#### [Written task]
Say the number of lines holding the word "magrittr" in the data, and leave out everything else.

Extracted data START

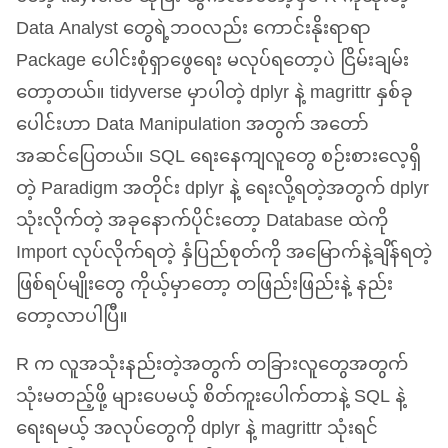
Data Analyst တွေရဲ့ဘဝလည်း ကောင်းနိုးရာရာ
Package ပေါင်းစုံရှာဖွေရေး မလုပ်ရတော့ပဲ ငြိမ်းချမ်း
တော့တယ်။ tidyverse မှာပါတဲ့ dplyr နဲ့ magrittr နှစ်ခု
ပေါင်းဟာ Data Manipulation အတွက် အတော်
အဆင်ပြေတယ်။
SQL
ရေးနေကျလူတွေ စဉ်းစားလေ့ရှိ
တဲ့ Paradigm အတိုင်း dplyr နဲ့ ရေးလို့ရတဲ့အတွက် dplyr
သုံးလိုက်တဲ့ အခုနောက်ပိုင်းတော့ Database ထဲကို
Import လုပ်လိုက်ရတဲ့ နှံပြည်စုတ်ကို အမြောက်နဲ့ချိန်ရတဲ့
ဖြစ်ရပ်မျိုးတွေ ကိုယ့်မှာတော့ တဖြည်းဖြည်းနဲ့ နည်း
တော့လာပါပြီ။
R က လူအသုံးနည်းတဲ့အတွက် တခြားလူတွေအတွက်
သုံးမတည့်ဖို့ များပေမယ့် စိတ်ကူးပေါက်တာနဲ့
SQL
နဲ့
ရေးရမယ့် အလုပ်တွေကို dplyr နဲ့ magrittr သုံးရင်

Extracted data END

#### [Response box]
2